Барт выбрался из Пещеры, и теперь ему уже не надоест быть платоником. Следуя предписаниям «Государства» (519 c-d), он снова спускается к пленникам. То есть он возвращается к множественности фотографий, которые его трогали и из которых он «методически» выстроил Фотографию (с. 178–179). Исходя из печали — заметим, с маленькой буквы, — он начинает превращение, которое закончится заглавной буквой, надежно обозначающей, что в Пещере царит ничем не затемненная Идея, что отныне в ней сияет лишь внешний свет, а всякий внутренний свет навсегда погас. То, что верно для матери и для Фотографии в Зимнем Саду, может и должно стать верным и для любого человека, поскольку он единичен, и для любой Фотографии человека, поскольку она дает ощутить единичность этого человека. Так же как Идея Блага — причина любого блага в любой вещи, так и печаль — причина щемящего чувства, какое может заключаться в любой фотографии. Происходит непрестанное челночное движение от одного единичного человека — матери — к другим единичным людям: к Джулии Бартет, к герцогу де Гишу, к негритянке в тонком ожерелье (с. 179); от одной трогательной фотографии ко всем.
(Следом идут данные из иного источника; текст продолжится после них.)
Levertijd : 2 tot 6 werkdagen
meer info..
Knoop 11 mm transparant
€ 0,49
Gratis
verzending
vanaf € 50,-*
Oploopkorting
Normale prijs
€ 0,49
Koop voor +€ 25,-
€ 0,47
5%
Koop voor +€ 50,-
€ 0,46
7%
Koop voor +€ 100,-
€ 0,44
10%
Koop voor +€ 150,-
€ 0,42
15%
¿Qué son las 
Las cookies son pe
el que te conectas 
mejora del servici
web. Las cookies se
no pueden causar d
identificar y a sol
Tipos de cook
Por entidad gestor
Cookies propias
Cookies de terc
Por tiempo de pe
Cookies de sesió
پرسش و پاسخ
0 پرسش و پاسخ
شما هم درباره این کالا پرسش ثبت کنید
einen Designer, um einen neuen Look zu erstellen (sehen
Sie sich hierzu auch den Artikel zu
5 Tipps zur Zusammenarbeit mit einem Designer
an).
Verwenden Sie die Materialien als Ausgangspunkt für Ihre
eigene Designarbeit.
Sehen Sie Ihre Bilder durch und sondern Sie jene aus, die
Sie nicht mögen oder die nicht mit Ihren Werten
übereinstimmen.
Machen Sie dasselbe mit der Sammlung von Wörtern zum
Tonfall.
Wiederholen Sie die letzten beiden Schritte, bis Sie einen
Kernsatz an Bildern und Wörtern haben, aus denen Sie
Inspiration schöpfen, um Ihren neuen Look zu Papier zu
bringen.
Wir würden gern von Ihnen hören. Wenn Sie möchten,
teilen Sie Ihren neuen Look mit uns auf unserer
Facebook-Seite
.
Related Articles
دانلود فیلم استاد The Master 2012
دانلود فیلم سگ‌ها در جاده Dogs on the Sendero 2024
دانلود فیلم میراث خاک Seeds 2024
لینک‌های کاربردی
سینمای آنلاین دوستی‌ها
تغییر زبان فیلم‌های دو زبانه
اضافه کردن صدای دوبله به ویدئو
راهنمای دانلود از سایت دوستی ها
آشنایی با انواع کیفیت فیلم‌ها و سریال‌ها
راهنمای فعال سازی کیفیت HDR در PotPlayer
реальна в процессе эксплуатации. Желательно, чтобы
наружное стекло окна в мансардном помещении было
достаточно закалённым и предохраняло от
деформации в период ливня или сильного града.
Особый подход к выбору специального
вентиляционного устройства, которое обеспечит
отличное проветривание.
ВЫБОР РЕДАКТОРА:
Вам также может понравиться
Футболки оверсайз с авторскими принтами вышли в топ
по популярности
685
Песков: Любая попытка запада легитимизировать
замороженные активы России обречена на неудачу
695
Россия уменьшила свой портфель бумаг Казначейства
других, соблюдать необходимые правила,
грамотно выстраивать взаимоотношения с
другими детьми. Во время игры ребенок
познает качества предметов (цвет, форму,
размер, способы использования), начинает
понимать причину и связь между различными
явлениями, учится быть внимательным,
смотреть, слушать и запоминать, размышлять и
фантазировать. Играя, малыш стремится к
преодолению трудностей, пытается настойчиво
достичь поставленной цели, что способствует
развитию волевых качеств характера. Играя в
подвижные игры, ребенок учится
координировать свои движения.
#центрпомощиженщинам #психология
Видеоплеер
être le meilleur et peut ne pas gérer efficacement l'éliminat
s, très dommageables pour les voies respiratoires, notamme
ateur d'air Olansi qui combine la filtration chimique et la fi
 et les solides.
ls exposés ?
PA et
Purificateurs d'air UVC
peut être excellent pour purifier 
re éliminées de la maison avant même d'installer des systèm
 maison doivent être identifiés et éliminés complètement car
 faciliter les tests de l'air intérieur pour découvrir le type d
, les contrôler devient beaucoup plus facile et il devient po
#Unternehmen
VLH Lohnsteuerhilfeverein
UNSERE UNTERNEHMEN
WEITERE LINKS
Множественное число и слово «все» имеют здесь ни в коем случае не собирательный, но неизбывно распределительный смысл. Барт пишет: «Каждая из них» (с. 179). Взгляд направляется только Единичным, будь то через «одно» или через «всех».
Оставалось как-то назвать ту бесконечную силу, благодаря которой на каждой из этих фотографий мерцает некая ни к чему не сводимая точка (то, что Барт называет punctum). Так ведь имя не ищут — его находят. Встреча с ним состоялась благодаря странному переживанию. Пойдя с друзьями в кино смотреть «Казанову» Феллини, Барт скучает; «но когда Казанова начал танцевать с девушкой-автоматом, мои глаза вдруг обрели какую-то жестоко-сладостную остроту […]. Я неудержимо начал думать о Фотографии» (с. 178). Эллинист вспомнит тут о Стесихоре; читатель Нового Завета вспомнит о Савле из Тарса, который после случившегося на дороге в Дамаск вот-вот сделается Павлом: «словно пелена спала у него с глаз» (Деян. 9,18). Как бы там ни было, сказано четко. Барт признается, что вновь обрел зрение, в этот миг он все видит и понимает, что раньше видел смутно. Он видит, потому что в нем совершился переход от единого ко всему в режиме Единичного.
Легко предположить, что Барт прежде всего подумал о процессии, подобной описанной в «Пире». Действительно, первое предлагаемое им имя — это «любовное страдание» (с. 179). Верность Эросу Диотимы. Но, очевидно, то было бы чрезмерной уступкой мудрости, которая вечно норовит отбросить реальность печали: «это было не совсем то» (с. 179). Возникло другое имя, пришедшее из безумия — из безумия Ницше: «Я не обращал внимания на нереальность изображаемой вещи, я словно безумец проникал внутрь зрелища, внутрь снимка, обнимая руками то, что уже умерло или скоро умрет, как Ницше 3 января 1889 года в слезах бросился обнимать избиваемую лошадь: он обезумел от Жалости» (с. 179).
Жалость — с заглавной буквы — это не род печали; это Идея. Но это не Идея печали, в данном случае не омоним ее; скорее это ее эманация. Она рождается из непроизвольного излучения печали, разливающегося только на те объекты, которые сами по себе свидетельствуют о современной Смерти, поскольку та, в отличие от Смерти античной, является не вечной, бессмертно-монументальной, а эфемерной, словно бумага (с. 145). Возможно, Барт имел в виду в высшей степени странные слова Бодлера, чье имя неоднократно появляется в его книге (с. 44, 68). Желая быть жрецом Поэзии в современном Мире — мире колоний, безделушек, преходящих революций, а также и фотографии, — Бодлер обнаружил, что могилы тоже ветшают. В его стихотворении «Служанка скромная с великою душой…» есть стих, бесконечно далекий от Эпикура:
Жалость к мертвецам, которые страдают от забвения, печаль об умершем, потому что я страдаю и не забываю его; Жалость — это имя, которое принимает печаль для субъекта, согласившегося вернуться в Пещеру.